La famiglia trevigiana aveva già avuto guai d’immagine. Il crollo della fabbrica tessile in Bangladesh nel 2013 e i baby lavoratori turchi nel 1998. I precedenti
IL CROLLO DI RANA PLAZA IN BANGLADESH E LA MEZZA AMMISSIONE
Nell’aprile del 2013 una palazzina di otto piani si ripiegò su se stessa a Dacca, in Bangladesh, causando la morte di quasi 400 operai. L’edificio, noto come Rana Plaza, ospitava circa 3 mila persone e quasi tutte lavoravano in cinque aziende di abbigliamento per l’esportazione. Quelle aziende, che operavano senza rispettare le più semplici regole di sicurezza, lavoravano soprattutto per multinazionali straniere: tra queste Benetton. Il gruppo smentì, ma poi, dopo la pubblicazione di alcune foto delle magliette tra le macerie del palazzo, fu costretto a correre ai ripari. In un tweet Benetton ribadì che nessuna delle aziende coinvolte era un loro fornitore, ma aggiunse anche che «un ordine era stato completato e spedito da uno dei produttori coinvolti, ma prima dell’incidente. Da allora il fornitore è stato rimosso».
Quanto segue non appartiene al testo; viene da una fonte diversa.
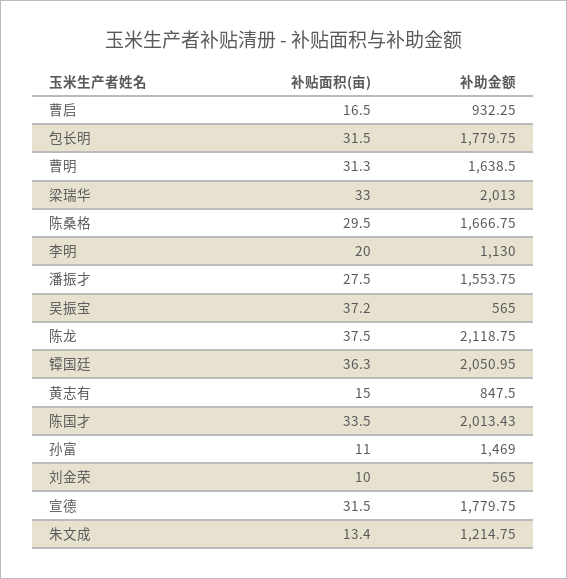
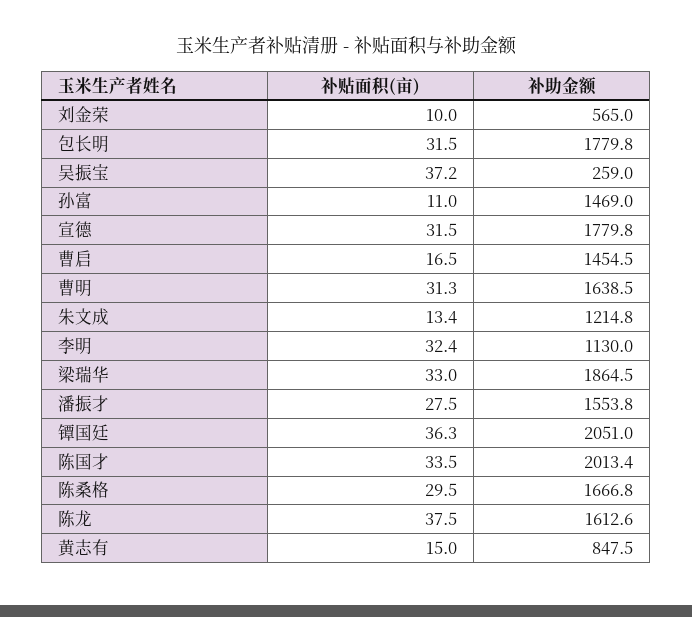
补助金额, 曹启: 932.25 -> 1454.5
补助金额, 梁瑞华: 2013 -> 1864.5
补贴面积(亩), 李明: 20 -> 32.4
补助金额, 吴振宝: 565 -> 259
补助金额, 陈龙: 2118.75 -> 1612.6

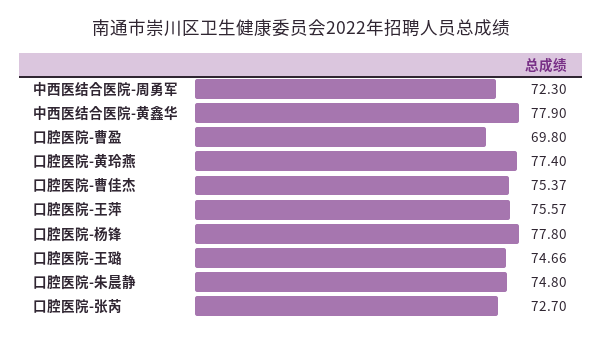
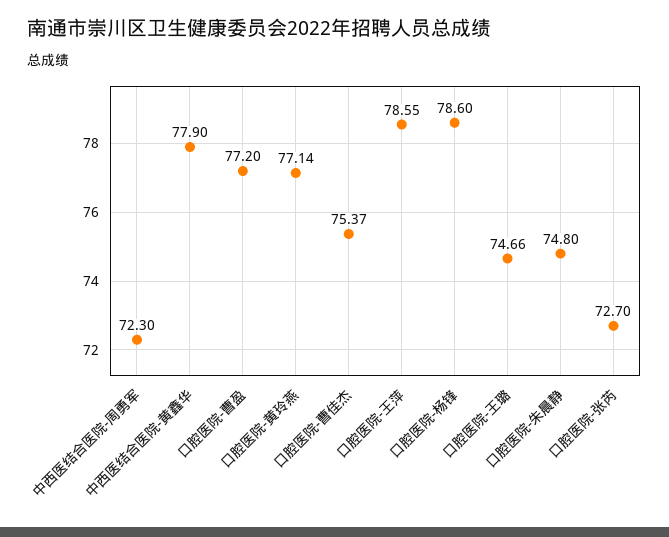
口腔医院-曹盈: 69.8 -> 77.2
口腔医院-黄玲燕: 77.4 -> 77.14
口腔医院-王萍: 75.57 -> 78.55
口腔医院-杨锋: 77.8 -> 78.6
Regarding the tragic accident in Dhaka, Bangladesh, we wish to confirm that none of the companies involved (cont) http://t.co/AlL08R9WuE
— Benetton (@benetton) 29 aprile 2013
I BABY-OPERAI TURCHI E LA CAUSA AL CORRIERE NEL 1998
C’è però un altro caso che ha scosso la comunicazione del gruppo, anche se allora non esistevano i social network e in teoria era più semplice contenere una crisi. Nel 1998 sulle pagine del Corriere della sera venne pubblicata un’inchiesta su alcune fabbriche terziste turche che impiegavano manodopera infantile, aziende che sarebbero state tra i fornitori di Benetton. La rivelazione scatenò violente polemiche e un’eco nazionale e internazionale che causò un danno d’immagine notevole. Subito l’azienda rigettò le accuse e fece causa al quotidiano di via Solferino. Cinque anni dopo il tribunale di Milano condannò il giornalista Riccardo Orizio e il direttore del Corriere della sera Ferruccio De Bortoli per diffamazione aggravata e omesso controllo, colpevoli secondo i giudici di aver affiancato la produzione turca al marchio “made in Italy”.